## [RAW DATA]
====
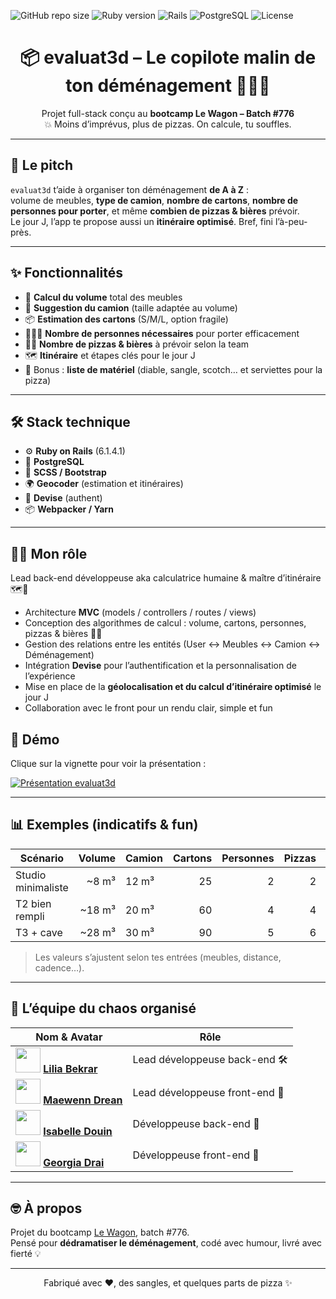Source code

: ![GitHub repo size](https://img.shields.io/github/repo-size/LiliaBekrar/evaluat3d?style=flat-square)
![Ruby version](https://img.shields.io/badge/Ruby-2.7.4-red?style=flat-square)
![Rails](https://img.shields.io/badge/Rails-6.1.4.1-red?style=flat-square)
![PostgreSQL](https://img.shields.io/badge/DB-PostgreSQL-blue?style=flat-square)
![License](https://img.shields.io/github/license/LiliaBekrar/evaluat3d?style=flat-square)

<h1 align="center">📦 evaluat3d – Le copilote malin de ton déménagement 🚛🍕🍺</h1>

<p align="center">
  Projet full-stack conçu au <strong>bootcamp Le Wagon – Batch #776</strong><br/>
  💥 Moins d’imprévus, plus de pizzas. On calcule, tu souffles.
</p>

---

## 🤯 Le pitch

`evaluat3d` t’aide à organiser ton déménagement **de A à Z** :  
volume de meubles, **type de camion**, **nombre de cartons**, **nombre de personnes pour porter**, et même **combien de pizzas & bières** prévoir.  
Le jour J, l’app te propose aussi un **itinéraire optimisé**. Bref, fini l’à-peu-près.

---

## ✨ Fonctionnalités

- 📐 **Calcul du volume** total des meubles
- 🚛 **Suggestion du camion** (taille adaptée au volume)
- 📦 **Estimation des cartons** (S/M/L, option fragile)
- 🧑‍🤝‍🧑 **Nombre de personnes nécessaires** pour porter efficacement
- 🍕🍺 **Nombre de pizzas & bières** à prévoir selon la team
- 🗺️ **Itinéraire** et étapes clés pour le jour J
- 🧭 Bonus : **liste de matériel** (diable, sangle, scotch… et serviettes pour la pizza)

---

## 🛠️ Stack technique

- ⚙️ **Ruby on Rails** (6.1.4.1)
- 🧠 **PostgreSQL**
- 🎨 **SCSS / Bootstrap**
- 🌍 **Geocoder** (estimation et itinéraires)
- 🔐 **Devise** (authent)
- 📦 **Webpacker / Yarn**

---

## 👩‍💻 Mon rôle

Lead back-end développeuse aka calculatrice humaine & maître d’itinéraire 🗺️📐  

- Architecture **MVC** (models / controllers / routes / views)  
- Conception des algorithmes de calcul : volume, cartons, personnes, pizzas & bières 🍕🍺  
- Gestion des relations entre les entités (User ↔ Meubles ↔ Camion ↔ Déménagement)  
- Intégration **Devise** pour l’authentification et la personnalisation de l’expérience  
- Mise en place de la **géolocalisation et du calcul d’itinéraire optimisé** le jour J  
- Collaboration avec le front pour un rendu clair, simple et fun  

## 🎥 Démo

Clique sur la vignette pour voir la présentation :

[![Présentation evaluat3d](https://img.youtube.com/vi/fwO8r5l6y8c/0.jpg)](https://www.youtube.com/watch?v=fwO8r5l6y8c)

---

## 📊 Exemples (indicatifs & fun)

| Scénario | Volume | Camion | Cartons | Personnes | Pizzas | Bières |
|---|---:|---|---:|---:|---:|---:|
| Studio minimaliste | ~8 m³ | 12 m³ | 25 | 2 | 2 | 8 |
| T2 bien rempli | ~18 m³ | 20 m³ | 60 | 4 | 4 | 16 |
| T3 + cave | ~28 m³ | 30 m³ | 90 | 5 | 6 | 24 |

> Les valeurs s’ajustent selon tes entrées (meubles, distance, cadence…).

---

## 🤝 L’équipe du chaos organisé

| Nom & Avatar | Rôle |
|-------------|------|
| <img src="https://avatars.githubusercontent.com/u/22682853?v=4" width="40"/> [**Lilia Bekrar**](https://github.com/LiliaBekrar) | Lead développeuse back-end 🛠️ |
| <img src="https://avatars.githubusercontent.com/u/91216872?v=4" width="40"/> [**Maewenn Drean**](https://github.com/mdrean) | Lead développeuse front-end 🎨 |
| <img src="https://avatars.githubusercontent.com/u/90203307?v=4" width="40"/> [**Isabelle Douin**](https://github.com/IsaDou) | Développeuse back-end 🔧 |
| <img src="https://avatars.githubusercontent.com/u/92380180?v=4" width="40"/> [**Georgia Drai**](https://github.com/lumlum08) | Développeuse front-end 🎨 |
---

## 🤓 À propos

Projet du bootcamp [Le Wagon](https://www.lewagon.com), batch #776.  
Pensé pour **dédramatiser le déménagement**, codé avec humour, livré avec fierté 💡

---

<p align="center">
  Fabriqué avec ❤️, des sangles, et quelques parts de pizza ✨
</p>
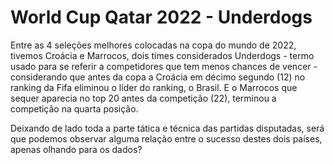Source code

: # World Cup Qatar 2022 - Underdogs

Entre as 4 seleções melhores colocadas na copa do mundo de 2022, tivemos Croácia e Marrocos, dois times considerados Underdogs - termo usado para se referir a competidores que tem menos chances de vencer - considerando que antes da copa a Croácia em décimo segundo (12) no ranking da Fifa eliminou o líder do ranking, o Brasil.
E o Marrocos que sequer aparecia no top 20 antes da competição (22), terminou a competição na quarta posição.

Deixando de lado toda a parte tática e técnica das partidas disputadas, será que podemos observar alguma relação entre o sucesso destes dois países, apenas olhando para os dados?
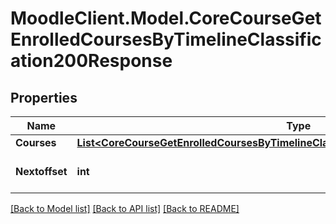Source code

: # MoodleClient.Model.CoreCourseGetEnrolledCoursesByTimelineClassification200Response

## Properties

Name | Type | Description | Notes
------------ | ------------- | ------------- | -------------
**Courses** | [**List&lt;CoreCourseGetEnrolledCoursesByTimelineClassification200ResponseCoursesInner&gt;**](CoreCourseGetEnrolledCoursesByTimelineClassification200ResponseCoursesInner.md) |  | 
**Nextoffset** | **int** | Offset for the next request | [default to null]

[[Back to Model list]](../README.md#documentation-for-models) [[Back to API list]](../README.md#documentation-for-api-endpoints) [[Back to README]](../README.md)

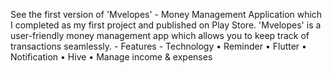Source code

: See the first version of 'Mvelopes' - Money Management Application which I completed as my first project and published on Play Store. 'Mvelopes' is a user-friendly money management app which allows you to keep track of transactions seamlessly. - Features - Technology • Reminder • Flutter • Notification • Hive • Manage income & expenses

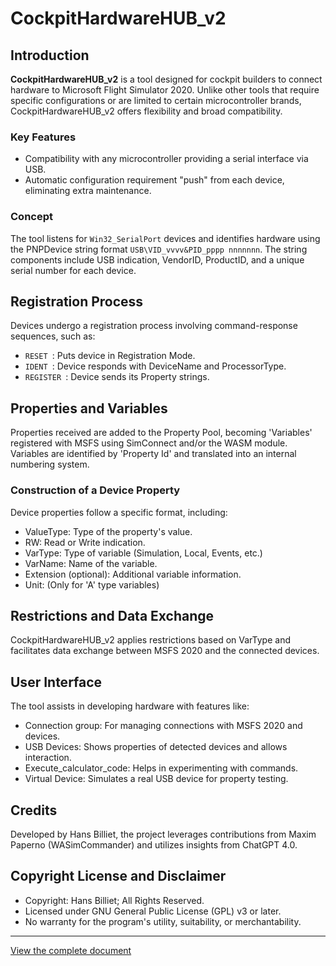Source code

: 
# CockpitHardwareHUB_v2

## Introduction
**CockpitHardwareHUB_v2** is a tool designed for cockpit builders to connect hardware to Microsoft Flight Simulator 2020. Unlike other tools that require specific configurations or are limited to certain microcontroller brands, CockpitHardwareHUB_v2 offers flexibility and broad compatibility.

### Key Features
- Compatibility with any microcontroller providing a serial interface via USB.
- Automatic configuration requirement "push" from each device, eliminating extra maintenance.

### Concept
The tool listens for `Win32_SerialPort` devices and identifies hardware using the PNPDevice string format `USB\VID_vvvv&PID_pppp
nnnnnnn`. The string components include USB indication, VendorID, ProductID, and a unique serial number for each device.

## Registration Process
Devices undergo a registration process involving command-response sequences, such as:
- `RESET
`: Puts device in Registration Mode.
- `IDENT
`: Device responds with DeviceName and ProcessorType.
- `REGISTER
`: Device sends its Property strings.

## Properties and Variables
Properties received are added to the Property Pool, becoming 'Variables' registered with MSFS using SimConnect and/or the WASM module. Variables are identified by 'Property Id' and translated into an internal numbering system.

### Construction of a Device Property
Device properties follow a specific format, including:
- ValueType: Type of the property's value.
- RW: Read or Write indication.
- VarType: Type of variable (Simulation, Local, Events, etc.)
- VarName: Name of the variable.
- Extension (optional): Additional variable information.
- Unit: (Only for 'A' type variables)

## Restrictions and Data Exchange
CockpitHardwareHUB_v2 applies restrictions based on VarType and facilitates data exchange between MSFS 2020 and the connected devices.

## User Interface
The tool assists in developing hardware with features like:
- Connection group: For managing connections with MSFS 2020 and devices.
- USB Devices: Shows properties of detected devices and allows interaction.
- Execute_calculator_code: Helps in experimenting with commands.
- Virtual Device: Simulates a real USB device for property testing.

## Credits
Developed by Hans Billiet, the project leverages contributions from Maxim Paperno (WASimCommander) and utilizes insights from ChatGPT 4.0.

## Copyright License and Disclaimer
- Copyright: Hans Billiet; All Rights Reserved.
- Licensed under GNU General Public License (GPL) v3 or later.
- No warranty for the program's utility, suitability, or merchantability.

---

[View the complete document](CockpitHardwareHUB%20Readme.docx)
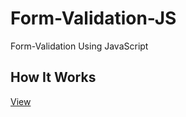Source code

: # Form-Validation-JS
Form-Validation Using JavaScript

## How It Works
[View](https://github.com/ENG-CJ/Form-Validation-JS/issues/1#issue-1075927164)
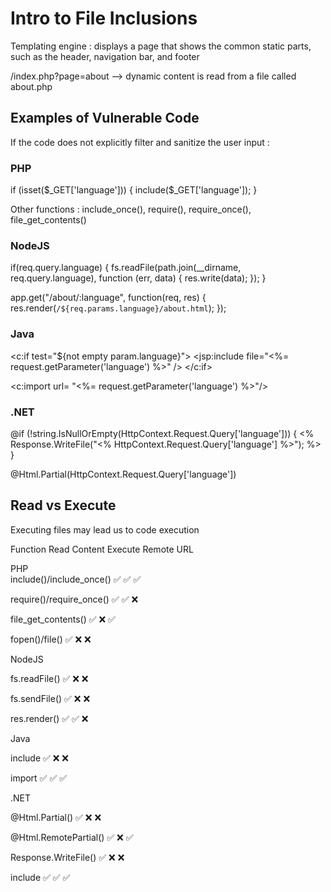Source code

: # Intro to File Inclusions

Templating engine  : displays a page that shows the common static parts, such as the header, navigation bar, and footer

/index.php?page=about
--> dynamic content is read from a file called about.php

## Examples of Vulnerable Code

If the code does not explicitly filter and sanitize the user input :

### PHP

if (isset($_GET['language'])) {
    include($_GET['language']);
}

Other functions : include_once(), require(), require_once(), file_get_contents()

### NodeJS

if(req.query.language) {
    fs.readFile(path.join(__dirname, req.query.language), function (err, data) {
        res.write(data);
    });
}

app.get("/about/:language", function(req, res) {
    res.render(`/${req.params.language}/about.html`);
});

### Java

<c:if test="${not empty param.language}">
    <jsp:include file="<%= request.getParameter('language') %>" />
</c:if>

<c:import url= "<%= request.getParameter('language') %>"/>

### .NET

@if (!string.IsNullOrEmpty(HttpContext.Request.Query['language'])) {
    <% Response.WriteFile("<% HttpContext.Request.Query['language'] %>"); %> 
}

@Html.Partial(HttpContext.Request.Query['language'])

<!--#include file="<% HttpContext.Request.Query['language'] %>"-->

## Read vs Execute

Executing files may lead us to code execution

Function	Read Content	Execute	Remote URL

PHP			
include()/include_once()	✅	✅	✅

require()/require_once()	✅	✅	❌

file_get_contents()	✅	❌	✅

fopen()/file()	✅	❌	❌

NodeJS			

fs.readFile()	✅	❌	❌

fs.sendFile()	✅	❌	❌

res.render()	✅	✅	❌

Java			

include	✅	❌	❌

import	✅	✅	✅

.NET			

@Html.Partial()	✅	❌	❌

@Html.RemotePartial()	✅	❌	✅

Response.WriteFile()	✅	❌	❌

include	✅	✅	✅


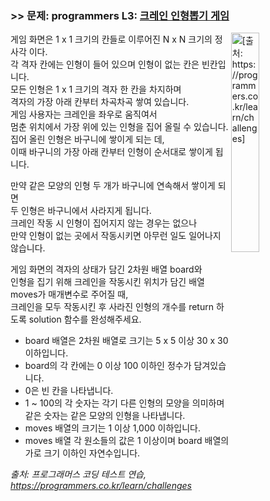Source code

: ### >> 문제: programmers L3: [크레인 인형뽑기 게임](https://programmers.co.kr/learn/courses/30/lessons/64061)
<img src="https://grepp-programmers.s3.ap-northeast-2.amazonaws.com/files/production/8569d736-091e-4771-b2d3-7a6e95a20c22/crane_game_103.gif" align="right" height="30%" width="30%" title="[출처: https://programmers.co.kr/learn/challenges]">  


게임 화면은 1 x 1 크기의 칸들로 이루어진 N x N 크기의 정사각 이다.  
각 격자 칸에는 인형이 들어 있으며 인형이 없는 칸은 빈칸입니다.  
모든 인형은 1 x 1 크기의 격자 한 칸을 차지하며  
격자의 가장 아래 칸부터 차곡차곡 쌓여 있습니다.  
게임 사용자는 크레인을 좌우로 움직여서  
멈춘 위치에서 가장 위에 있는 인형을 집어 올릴 수 있습니다.  
집어 올린 인형은 바구니에 쌓이게 되는 데,  
이때 바구니의 가장 아래 칸부터 인형이 순서대로 쌓이게 됩니다.  

만약 같은 모양의 인형 두 개가 바구니에 연속해서 쌓이게 되면  
두 인형은 바구니에서 사라지게 됩니다.  
크레인 작동 시 인형이 집어지지 않는 경우는 없으나  
만약 인형이 없는 곳에서 작동시키면 아무런 일도 일어나지 않습니다.  

게임 화면의 격자의 상태가 담긴 2차원 배열 board와  
인형을 집기 위해 크레인을 작동시킨 위치가 담긴 배열 moves가 매개변수로 주어질 때,  
크레인을 모두 작동시킨 후 사라진 인형의 개수를 return 하도록 solution 함수를 완성해주세요.


* board 배열은 2차원 배열로 크기는 5 x 5 이상 30 x 30 이하입니다.  
* board의 각 칸에는 0 이상 100 이하인 정수가 담겨있습니다.  
* 0은 빈 칸을 나타냅니다.  
* 1 ~ 100의 각 숫자는 각기 다른 인형의 모양을 의미하며 같은 숫자는 같은 모양의 인형을 나타냅니다.  
* moves 배열의 크기는 1 이상 1,000 이하입니다.  
* moves 배열 각 원소들의 값은 1 이상이며 board 배열의 가로 크기 이하인 자연수입니다.  

*출처: 프로그래머스 코딩 테스트 연습, https://programmers.co.kr/learn/challenges*
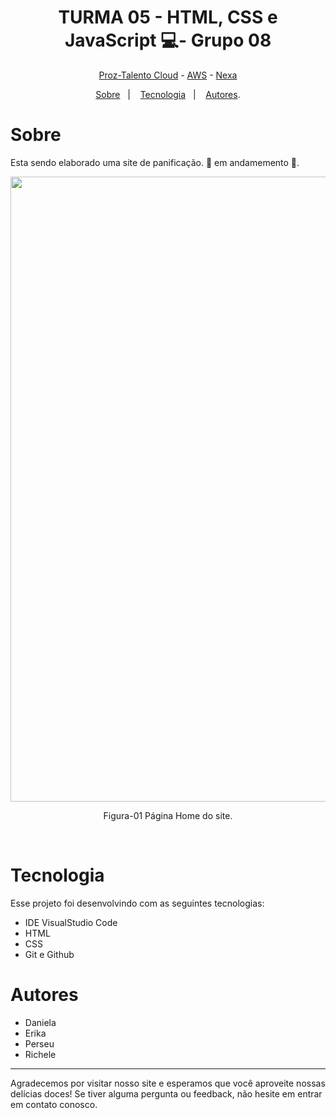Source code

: <h1 align="center"> TURMA 05 -  HTML, CSS e JavaScript 💻- Grupo 08 </h1>

<p align="center"> <a href="https://prozeducacao.com.br/" target="_blank" >Proz-Talento Cloud</a> - <a href="https://aws.amazon.com/pt/" target="_blank">AWS</a> - <a href="https://www.nexaresources.com/" target="_blank">Nexa</a> </p>

<p align="center">
<a href="#sobre">Sobre</a>&nbsp;&nbsp;&nbsp|&nbsp;&nbsp;&nbsp;
<a href="#tecnologia">Tecnologia</a>&nbsp;&nbsp;&nbsp|&nbsp;&nbsp;&nbsp;
<a href="#autores">Autores</a>.</p>

# Sobre

Esta sendo elaborado uma site de panificação. 🚧 em andamemento 🚧. 




<p align="center">
 
<img src="https://github.com/Daniela2319/Proz-TalentoCloud-AWS-Nexa-Grupo08/assets/106537496/8ae1d286-b891-4c5f-830e-1ee7184b81cd" height="1000" width="700">
  
  <br>
  </p>
   <p align="center">Figura-01  Página Home do site.</p>


<br>

# Tecnologia

Esse projeto foi desenvolvindo com as seguintes tecnologias:

- IDE VisualStudio Code
- HTML
- CSS
- Git e Github

# Autores
- Daniela
- Erika
- Perseu
- Richele

---

Agradecemos por visitar nosso site e esperamos que você aproveite nossas delícias doces! Se tiver alguma pergunta ou feedback, não hesite em entrar em contato conosco.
====
Rewrite the part of the records that opens with the line containing "bar, and footer" and closes with the line containing "## Examples of Vulnerable Code", swapping "header" for "banner" and keeping everything else the same.

Templating engine  : displays a page that shows the common static parts, such as the banner, navigation bar, and footer

/index.php?page=about
--> dynamic content is read from a file called about.php

## Examples of Vulnerable Code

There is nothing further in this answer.